Tutorials are organised by learning goal. Start with Tutorial 01 if you are new to the package, then choose a control, physics, validation, or deployment path.

Quick start

pip install scpn-control
scpn-control demo --scenario combined --steps 500
scpn-control benchmark --n-bench 5000 --json-out
scpn-control live --host 127.0.0.1 --port 8765 --zeta 0.5

Tutorial map

# Script Learning goal Extra dependencies
01 examples/tutorial_01_closed_loop_control.py Closed-loop control, machine configs, equilibrium, transport, SPN compiler, digital twin none
02 examples/tutorial_02_jax_autodiff.py JAX gradients through solver and transport-facing routines jax
03 examples/tutorial_03_ppo_rl_agent.py Tokamak environment, PID baseline, PPO training and comparison stable-baselines3 optional
04 examples/tutorial_04_neural_transport.py Critical-gradient model, QLKNN-10D input space, regime scan, CN coupling none
05 examples/tutorial_05_adaptive_phase_dynamics.py Kuramoto synchronisation, Lyapunov guard, adaptive coupling, closed loop none
06 examples/tutorial_06_frontier_physics.py Gyrokinetic, ballooning, current diffusion, NTM, sawtooth, SOL, integrated scenario none
07 examples/tutorial_07_advanced_controllers.py Sliding-mode, gain-scheduled, RWM, bounded mu analysis, FDI, isoflux, scheduler none

Run any tutorial:

python examples/tutorial_01_closed_loop_control.py
If you want to... Run
Understand the package in one pass Tutorial 01, then Onboarding
Work on differentiable physics Tutorial 02, then Benchmarks JAX parity sections
Work on controller safety Tutorial 05, then API Reference formal-verification sections
Work on facility replay Tutorial 01, then Validation and QA
Work on notebooks Notebook Gallery

What each tutorial should teach

A tutorial is successful when you can identify the controller surface, the physics or replay input, the produced output, and the claim boundary. If a script produces only a plot or console value, treat it as a learning artefact. If it produces JSON/Markdown under validation/reports/, treat it as evidence only after the matching validator admits it.

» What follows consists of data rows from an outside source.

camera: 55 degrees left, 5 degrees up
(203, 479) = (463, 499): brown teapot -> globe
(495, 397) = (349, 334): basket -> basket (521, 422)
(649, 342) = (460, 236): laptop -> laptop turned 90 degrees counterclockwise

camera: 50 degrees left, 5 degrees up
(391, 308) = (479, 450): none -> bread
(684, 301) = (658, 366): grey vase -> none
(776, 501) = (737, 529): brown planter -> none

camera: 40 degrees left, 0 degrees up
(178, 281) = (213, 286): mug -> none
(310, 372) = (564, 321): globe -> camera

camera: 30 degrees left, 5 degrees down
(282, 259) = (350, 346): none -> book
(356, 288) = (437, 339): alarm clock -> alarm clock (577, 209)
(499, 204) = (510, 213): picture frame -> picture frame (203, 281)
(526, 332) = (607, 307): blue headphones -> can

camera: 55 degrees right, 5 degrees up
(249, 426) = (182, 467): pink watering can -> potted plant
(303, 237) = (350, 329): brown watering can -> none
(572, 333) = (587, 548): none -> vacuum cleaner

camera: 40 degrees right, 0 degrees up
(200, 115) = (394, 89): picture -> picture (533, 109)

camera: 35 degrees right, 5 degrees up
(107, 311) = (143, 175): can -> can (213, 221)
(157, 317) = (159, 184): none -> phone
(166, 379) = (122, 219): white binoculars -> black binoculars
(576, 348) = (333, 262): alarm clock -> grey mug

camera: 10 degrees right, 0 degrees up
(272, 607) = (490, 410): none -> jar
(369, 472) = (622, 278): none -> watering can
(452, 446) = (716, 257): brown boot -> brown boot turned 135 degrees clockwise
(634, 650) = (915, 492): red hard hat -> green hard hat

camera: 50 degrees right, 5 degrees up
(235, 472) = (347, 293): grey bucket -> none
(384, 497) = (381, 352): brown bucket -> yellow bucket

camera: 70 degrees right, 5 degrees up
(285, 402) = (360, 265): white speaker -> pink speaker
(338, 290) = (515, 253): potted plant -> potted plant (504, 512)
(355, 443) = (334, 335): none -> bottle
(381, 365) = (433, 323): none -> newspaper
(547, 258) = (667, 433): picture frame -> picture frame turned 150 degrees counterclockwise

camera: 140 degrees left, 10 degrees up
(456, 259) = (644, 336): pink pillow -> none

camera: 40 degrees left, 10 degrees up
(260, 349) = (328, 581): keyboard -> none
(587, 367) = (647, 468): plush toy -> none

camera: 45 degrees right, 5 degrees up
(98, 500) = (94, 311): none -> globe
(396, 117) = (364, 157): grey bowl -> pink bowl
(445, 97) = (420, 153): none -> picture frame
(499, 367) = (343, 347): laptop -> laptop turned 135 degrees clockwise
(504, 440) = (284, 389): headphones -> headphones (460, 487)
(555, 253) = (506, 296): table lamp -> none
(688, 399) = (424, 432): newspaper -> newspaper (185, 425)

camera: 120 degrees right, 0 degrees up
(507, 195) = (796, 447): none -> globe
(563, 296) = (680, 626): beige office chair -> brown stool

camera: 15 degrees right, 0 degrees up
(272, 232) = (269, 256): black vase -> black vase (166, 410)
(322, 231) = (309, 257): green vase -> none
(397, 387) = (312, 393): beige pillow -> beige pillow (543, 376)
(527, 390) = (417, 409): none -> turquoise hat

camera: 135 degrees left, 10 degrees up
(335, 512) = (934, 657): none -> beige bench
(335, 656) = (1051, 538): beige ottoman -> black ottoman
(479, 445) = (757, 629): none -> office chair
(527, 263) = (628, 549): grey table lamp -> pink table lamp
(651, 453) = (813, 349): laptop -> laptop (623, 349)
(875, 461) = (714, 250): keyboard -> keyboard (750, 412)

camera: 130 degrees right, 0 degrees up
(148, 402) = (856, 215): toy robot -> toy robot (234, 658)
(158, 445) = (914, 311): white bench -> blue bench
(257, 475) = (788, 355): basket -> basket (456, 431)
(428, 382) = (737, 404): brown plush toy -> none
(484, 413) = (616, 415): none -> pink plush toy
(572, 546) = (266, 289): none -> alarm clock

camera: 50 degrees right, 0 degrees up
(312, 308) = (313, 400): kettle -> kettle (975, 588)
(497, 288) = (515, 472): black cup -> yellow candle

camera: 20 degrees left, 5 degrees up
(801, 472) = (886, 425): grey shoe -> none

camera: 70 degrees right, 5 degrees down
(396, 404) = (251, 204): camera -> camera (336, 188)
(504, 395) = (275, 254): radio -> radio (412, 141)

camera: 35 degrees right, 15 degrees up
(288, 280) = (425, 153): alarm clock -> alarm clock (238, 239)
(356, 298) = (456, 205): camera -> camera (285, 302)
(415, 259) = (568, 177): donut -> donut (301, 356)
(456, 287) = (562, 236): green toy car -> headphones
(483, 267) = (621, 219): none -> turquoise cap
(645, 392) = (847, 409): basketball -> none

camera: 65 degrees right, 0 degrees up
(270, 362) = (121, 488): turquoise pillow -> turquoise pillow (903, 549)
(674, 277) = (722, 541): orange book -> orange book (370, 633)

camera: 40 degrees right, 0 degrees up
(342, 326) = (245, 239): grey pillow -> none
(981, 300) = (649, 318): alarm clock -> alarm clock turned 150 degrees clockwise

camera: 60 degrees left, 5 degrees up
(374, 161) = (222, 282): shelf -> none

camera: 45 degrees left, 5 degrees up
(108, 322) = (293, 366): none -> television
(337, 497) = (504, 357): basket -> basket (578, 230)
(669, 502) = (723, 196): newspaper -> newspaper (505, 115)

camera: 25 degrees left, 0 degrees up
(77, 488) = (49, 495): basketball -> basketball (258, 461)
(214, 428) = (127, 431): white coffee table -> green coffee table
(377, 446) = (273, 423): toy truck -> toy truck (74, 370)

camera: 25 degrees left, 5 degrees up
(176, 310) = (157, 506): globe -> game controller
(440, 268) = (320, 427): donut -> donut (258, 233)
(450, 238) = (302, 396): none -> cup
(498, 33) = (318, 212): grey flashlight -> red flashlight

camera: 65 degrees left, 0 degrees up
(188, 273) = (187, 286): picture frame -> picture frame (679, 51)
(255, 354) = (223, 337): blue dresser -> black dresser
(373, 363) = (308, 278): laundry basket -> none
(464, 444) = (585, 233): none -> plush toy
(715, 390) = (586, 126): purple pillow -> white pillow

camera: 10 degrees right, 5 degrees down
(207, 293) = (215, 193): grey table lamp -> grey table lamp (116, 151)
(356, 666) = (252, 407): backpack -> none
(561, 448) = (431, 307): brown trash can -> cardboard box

Tutorial family Expected takeaway
Closed loop How observations become controller actions and replayable summaries
JAX autodiff Where gradients are available for tuning and where fidelity remains bounded
PPO/RL How learning baselines compare to classical controllers without bypassing safety gates
Neural transport/equilibrium How surrogate evidence is separated from full reference admission
Phase dynamics How SCPN phase contracts, Lyapunov guards, and WebSocket runtime boundaries interact
Frontier physics Which physics modules are local bounded models and which require external validation
Advanced controllers How robust/NMPC/mu-synthesis surfaces expose lifecycle and admission constraints

Controller walkthrough

from scpn_control.control.h_infinity_controller import get_radial_robust_controller

ctrl = get_radial_robust_controller(gamma_growth=100.0, damping=10.0)
for _ in range(500):
    u = ctrl.step(error=0.1, dt=0.001)
import numpy as np
from scpn_control.control.nmpc_controller import NMPCController, NMPCProblem

problem = NMPCProblem.example()
ctrl = NMPCController(problem)
result = ctrl.solve(np.zeros(problem.nx), np.zeros(problem.nu))
ctrl.close()
from scpn_control import FusionCompiler, StochasticPetriNet

net = StochasticPetriNet()
net.add_place("idle", initial_tokens=1.0)
net.add_place("heating", initial_tokens=0.0)
net.add_transition("ignite", threshold=0.5)
net.add_arc("idle", "ignite", weight=1.0)
net.add_arc("ignite", "heating", weight=1.0)
compiled = FusionCompiler().compile(net)

Notebook execution

pip install -e ".[viz]" jupyter nbconvert
jupyter nbconvert --to notebook --execute examples/q10_breakeven_demo.ipynb     --output-dir artefacts/notebook-exec

Notebook outputs are demonstrations. Claim-bearing results must be captured by the matching validator and admitted under Validation and QA.